Across our research programme, the teams are looking for increasing amounts of monitored building performance data. But what is this monitored data and why do we want it? Let’s take a look at this in a bit more detail, and why it is important in enabling the UK’s transition to net zero.

Firstly, let’s start with what makes up the data we are seeking. I suggest that there are six main characteristics of any monitored building energy dataset, these are:

  • The variables monitored
  • The time resolution
  • The level of metadata
  • The sample size
  • The monitoring period
  • The data quality

Let us consider these in turn.


The variables monitored are generally energy demands and/or temperatures. Energy may be in the form of heat or electricity. These variables could be monitored at any level from the whole building down to individual rooms, appliances, sockets, radiators, and taps.


The time resolution could be anything from annual to sub-minutely. Such high-resolution data would not have been obtainable in the past as we simply didn’t have the technology to capture and store it. Although high-resolution data can be very useful for some purposes (such as the analysis of electricity distribution networks), the amount of data involved can become burdensome and costly to manage.

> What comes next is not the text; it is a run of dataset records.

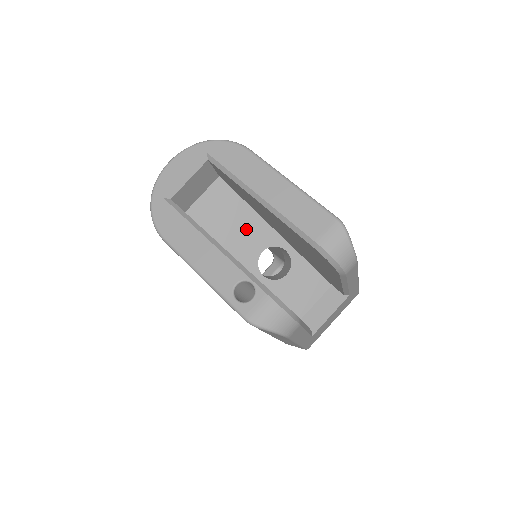
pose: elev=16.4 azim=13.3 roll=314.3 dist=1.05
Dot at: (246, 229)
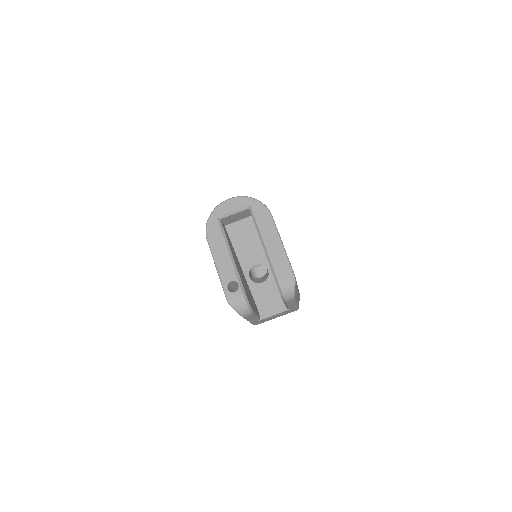
Dot at: (252, 249)
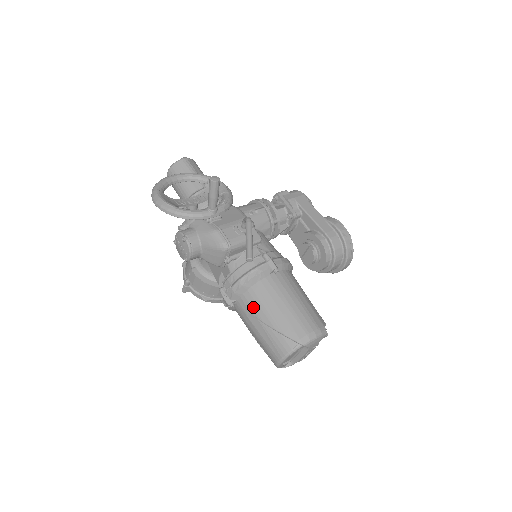
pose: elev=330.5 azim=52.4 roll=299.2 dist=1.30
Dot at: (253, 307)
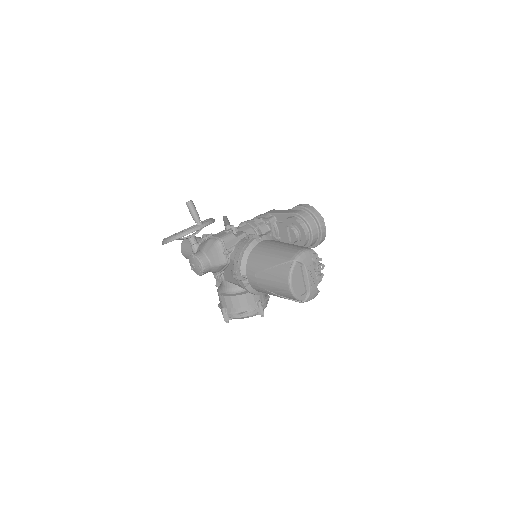
Dot at: (255, 267)
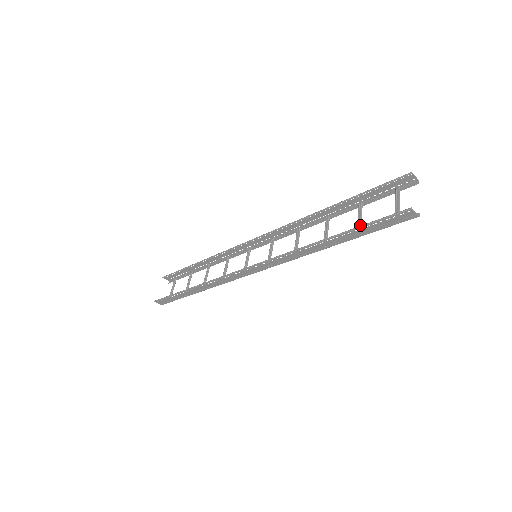
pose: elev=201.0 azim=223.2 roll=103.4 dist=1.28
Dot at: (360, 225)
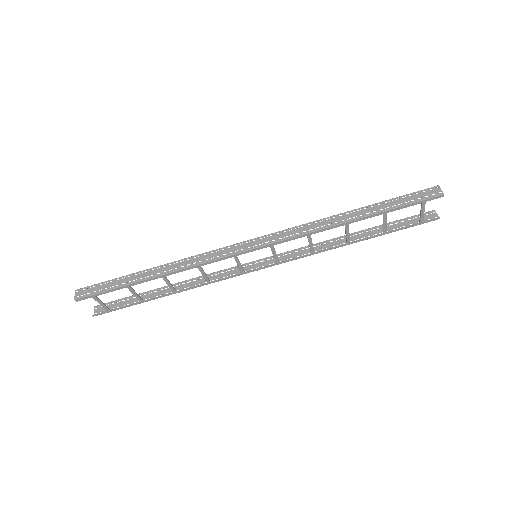
Dot at: (386, 216)
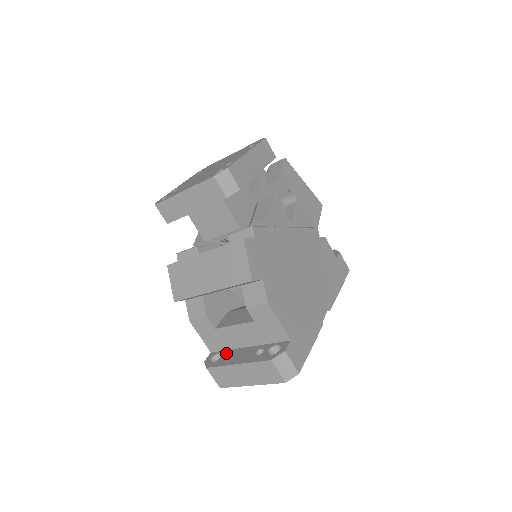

Under metadata, I include information on the building construction, dimensions, heating system and location, as well as information on occupants, such as number, age, employment status, socio-demographic data etc. where appropriate. Any data from surveys or interviews with occupants could also be included here, such as occupant satisfaction with the building and heating system, environmental attitudes, or the use of windows and secondary heating. Such metadata provides added richness and may help to explain and understand the patterns of energy use seen in the monitored data. Different datasets vary widely in the level of metadata which is included, thus determining the types of analysis which may be conducted. Privacy concerns may also limit the metadata which is available.

Sample size

The sample size can range from individual buildings up to thousands of buildings. Typically larger datasets include less detail. It is also important to consider the diversity of the sample – are all the buildings of a particular type or in a particular location?

Monitoring period

The length of the monitoring period and the range of weather conditions experienced during this period is also important. The weather can be a challenge when collecting data, as the chosen monitoring period may turn out to be unusually cool or warm, but this cannot be known in advance!


The quality of the data refers to the presence of errors in the data. This could include the frequency and magnitude of errors, as well as the level of certainty with which they can be identified and rectified. For example, redundancy in the monitoring set-up can make identifying errors easier. With smaller datasets, the researcher can “eyeball” the data to look for problems, whereas with larger datasets the data cleaning process must be automated. Indeed, with some smaller datasets, it might be possible to visit the building in question and ascertain what is really happening. There are numerous possible sources of error: incorrect sensor installation, degredation of monitoring equipment, data logging and transmission problems, building users moving or tampering with equipment etc.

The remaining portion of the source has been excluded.